Nessbeal et « Zonard des étoiles » ont réussit leur coup. L’opus est aussi accessible qu’il est introspectif. Et arriver à ce résultat au vu de la carrière du rappeur, c’est véritablement prodigieux. Comme dit plus haut, l’album conserve tout ce que l’on aime de Nessbeal. Ses fans de la première heure se verront choqué de voir à quel point Nessbeal est toujours aussi fort. Dès l’intro’ du projet, le génial « Intro R.S.C » , on constate toute la force de Nessbeal. Un amer constat de l’industrie actuel par un rappeur qui crache ses poumons sur une instrumental sombre et hostile. Et surtout un sens de l’écriture toujours aussi imagé.

Mais le Franco Marocain renoue aussi pas mal avec son passé. Le titre avec Orelsan peut rappeler « La Vie Des Pauvres », titre présent sur « Rois Sans Couronnes » avec Wallen. La comparaison ne semble pas si choquante quand on voit que Ness peut traiter de sujet de société assez tristes. Mais il le fait en instaurant une atmosphère sublime et limite porteuse d’espoirs.

On pense aussi évidemment au génial « 40 jours / 40 nuits » où, encore une fois, la magie de Ness opère. Son écriture est à l’image de la prod’. Elle est belle mais renferme une colère qui ne sera jamais réellement apaisée. Un sentiment de béatitude qui se mélange à l’infinie tristesse qui se dégage de l’album. En sommes, toute la particularité de Nessbeal. Et c’est précisément pour cette raison que cet album est aussi grand. Avec bientôt 20 ans de carrière, le rappeur sait toujours comment rendre sa musique aussi poignante.

Même aujourd’hui, il n’a jamais trahi ses convictions et présente la même hargne qu’à ses débuts. Si on veut chipoter, on notera un son avec PLK assez en deçà du reste de l’album. Il en va de même pour le titre avec Zed et Landy, oubliable et hors-sujet. Mais en dehors de deux malheureux sons, on a ici affaire à un album de haut standing. Celui d’un homme honnête qui aime sa musique plus que tout.

Pourquoi écouter cet album ?

La réponse à cette question est simple. Il faut écouter cet album parce qu’il est génial. Mais il y a deux autres raisons qui rendent cet album véritablement important. Déjà, il peut permettre à Nessbeal de gravir un palier en terme de succès commercial. Ensuite, cet album mérite d’être écouté parce qu’il aussi est aussi réussi qu’honnête. Après toutes ces longues années de durs labeurs, Nessbeal nous sert de la musique toujours aussi bonne et personnelle. Là où certains se serait contenter de plaire à un public néophyte qui porte peu d’intérêt au genre, l’ex Dicidens veut rester fidèle à lui-même.

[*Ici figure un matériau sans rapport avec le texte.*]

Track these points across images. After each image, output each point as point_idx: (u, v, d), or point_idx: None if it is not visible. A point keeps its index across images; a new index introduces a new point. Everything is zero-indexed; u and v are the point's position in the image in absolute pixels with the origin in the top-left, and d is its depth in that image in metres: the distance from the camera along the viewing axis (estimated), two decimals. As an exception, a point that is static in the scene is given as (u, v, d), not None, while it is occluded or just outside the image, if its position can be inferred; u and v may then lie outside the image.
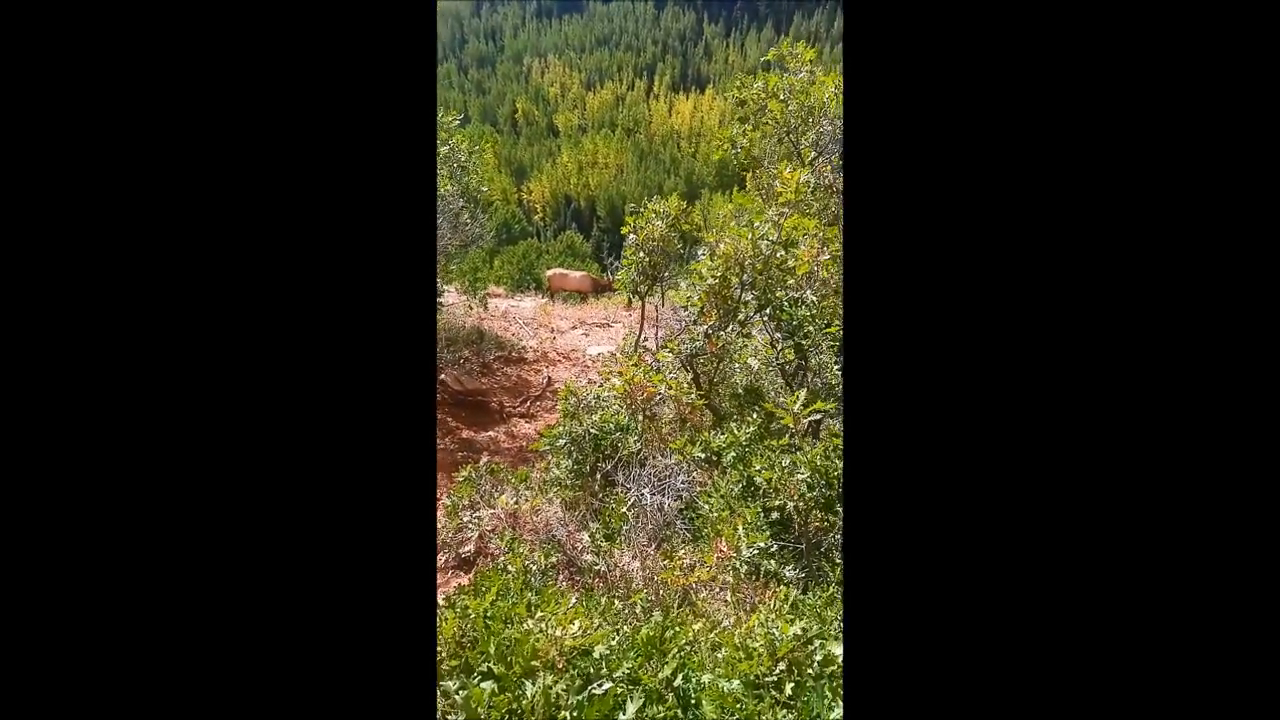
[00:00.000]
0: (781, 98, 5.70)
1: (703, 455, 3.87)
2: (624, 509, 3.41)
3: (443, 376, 6.00)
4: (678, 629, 2.28)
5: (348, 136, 1.07)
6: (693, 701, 1.90)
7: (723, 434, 3.91)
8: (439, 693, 1.83)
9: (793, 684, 1.85)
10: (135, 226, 0.99)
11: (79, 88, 0.97)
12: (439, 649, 2.02)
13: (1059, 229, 0.99)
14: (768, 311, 4.29)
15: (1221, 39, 0.94)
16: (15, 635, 0.95)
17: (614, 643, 1.97)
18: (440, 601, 2.35)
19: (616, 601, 2.49)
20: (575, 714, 1.62)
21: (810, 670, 1.89)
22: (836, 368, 4.35)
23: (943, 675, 1.00)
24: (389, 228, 1.09)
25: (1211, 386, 0.94)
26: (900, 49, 1.05)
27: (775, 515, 3.29)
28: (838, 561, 2.94)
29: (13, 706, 0.94)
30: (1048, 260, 0.99)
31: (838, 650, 1.91)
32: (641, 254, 6.26)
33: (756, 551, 3.04)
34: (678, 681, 1.96)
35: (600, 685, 1.72)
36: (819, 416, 3.66)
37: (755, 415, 3.96)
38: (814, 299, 4.22)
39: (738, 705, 1.83)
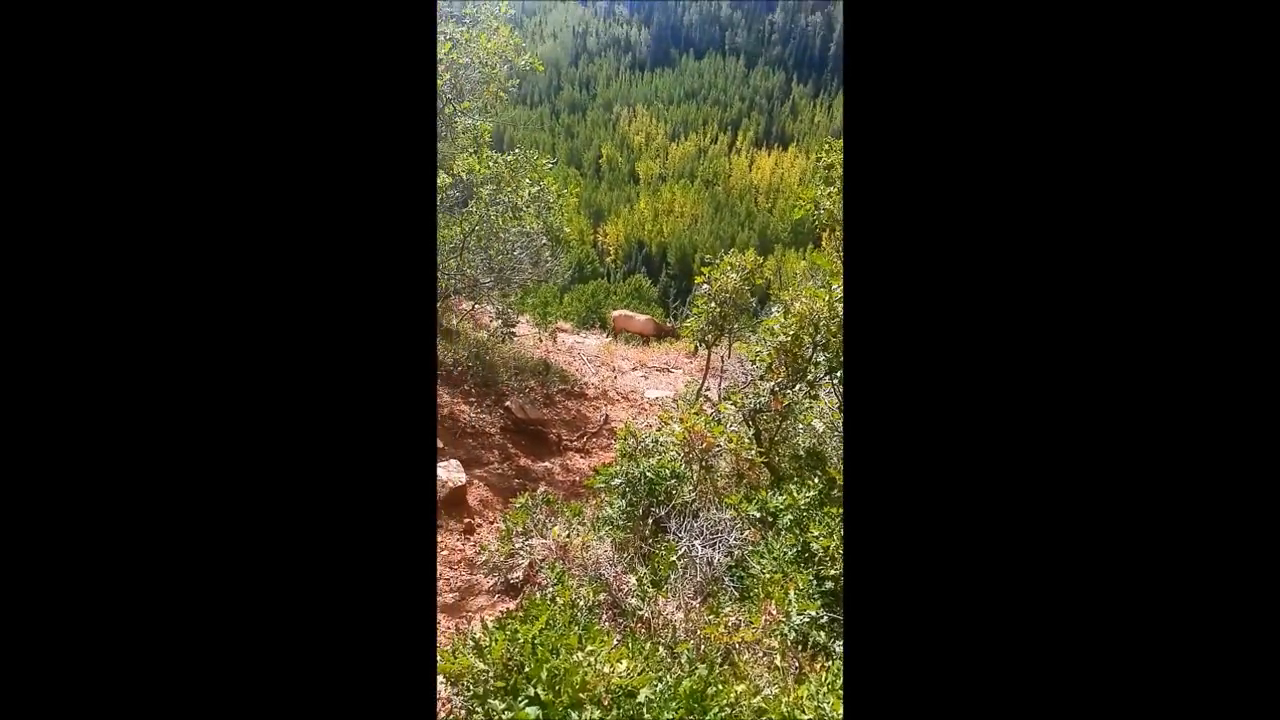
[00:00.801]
0: (869, 165, 5.77)
1: (758, 514, 3.84)
2: (674, 558, 3.41)
3: (508, 403, 6.21)
4: (720, 687, 2.26)
5: (349, 140, 1.07)
6: (732, 764, 1.88)
7: (781, 494, 3.88)
8: (483, 711, 1.88)
9: (840, 761, 1.80)
10: (135, 230, 1.00)
11: (80, 89, 0.97)
12: (486, 668, 2.08)
13: (1065, 257, 1.01)
14: (839, 375, 4.28)
15: (1221, 42, 0.95)
16: (16, 635, 0.95)
17: (658, 689, 1.98)
18: (490, 623, 2.42)
19: (661, 648, 2.49)
20: (618, 753, 1.63)
21: (859, 750, 1.84)
22: (905, 440, 4.26)
23: (943, 696, 1.01)
24: (390, 233, 1.09)
25: (1212, 409, 0.94)
26: (901, 64, 1.07)
27: (830, 585, 3.21)
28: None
29: (13, 706, 0.94)
30: (1051, 288, 1.02)
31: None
32: (713, 304, 6.38)
33: (807, 620, 2.97)
34: (717, 742, 1.94)
35: (644, 729, 1.73)
36: (883, 488, 3.58)
37: (816, 479, 3.91)
38: (887, 367, 4.18)
39: (780, 775, 1.80)
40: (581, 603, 2.96)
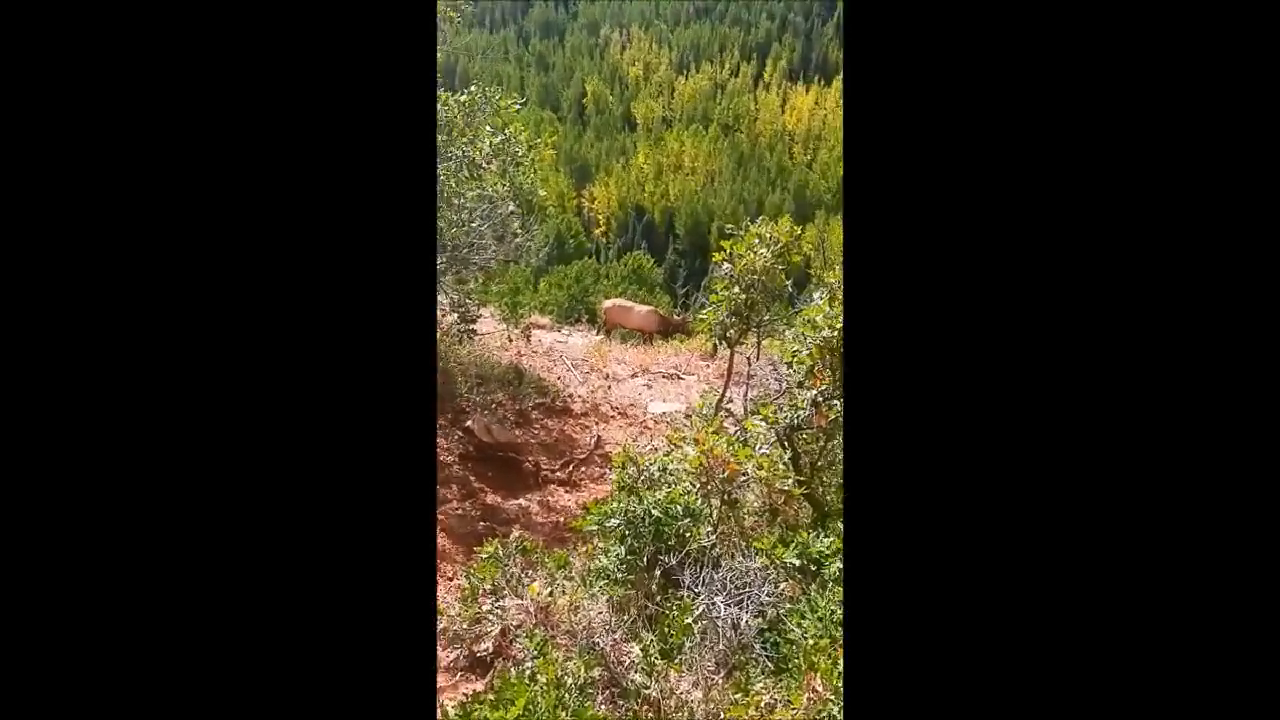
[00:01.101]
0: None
1: (797, 561, 3.89)
2: (688, 619, 3.47)
3: (469, 423, 6.28)
4: (751, 785, 2.32)
5: (347, 136, 1.31)
6: None
7: (827, 535, 3.93)
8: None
9: None
10: (126, 229, 1.24)
11: (80, 88, 1.22)
12: (449, 764, 2.14)
13: (1067, 259, 1.25)
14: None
15: (1221, 42, 1.19)
16: (16, 635, 1.19)
17: (671, 786, 2.03)
18: (452, 710, 2.48)
19: (674, 737, 2.55)
20: None
21: None
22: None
23: (945, 708, 1.25)
24: (388, 233, 1.33)
25: (1213, 416, 1.18)
26: (901, 61, 1.31)
27: (891, 652, 3.28)
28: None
29: (13, 706, 1.17)
30: (1054, 290, 1.26)
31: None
32: (736, 289, 6.32)
33: (862, 697, 3.03)
34: None
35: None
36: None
37: (873, 515, 3.98)
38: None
39: None
40: (570, 680, 3.02)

Et ce même 20 ans après se battre pour réussir par ses propres moyens.

Ce qu’il faut également souligner avec cet album, c’est qu’à un moment où le rap français est formaté et déconnecté de ses codes, il apporte la preuve que ce genre d’album peut marcher. le public se doit de montrer que les albums réalisés avec le cœur sont ceux qui méritent le plus. D’autant plus que c’est avec ce genre de projets que l’on peut ambitionner une reconnexion entre l’ancienne et la nouvelle génération. À un moment où le rap français perd ses (re)pères, il faut montrer à tous ce dont les anciens sont capables.

Mais finalement, on vous conseille surtout l’album parce qu’il est excellent. La technique y est impeccable, Nessbeal rappe comme à ses débuts. L’écriture est profondément touchante, et hormis deux titres un peu en dessous, l’album s’écoute avec un énorme plaisir. C’est une capsule nostalgique teinté d’actualité. Même après un album aussi réussi que « Zonard des étoiles », Nessbeal ne sera surement jamais le roi de cette industrie, mais il est et restera l’un des roi de cet art qu’est le rap. Donnez lui enfin sa couronne.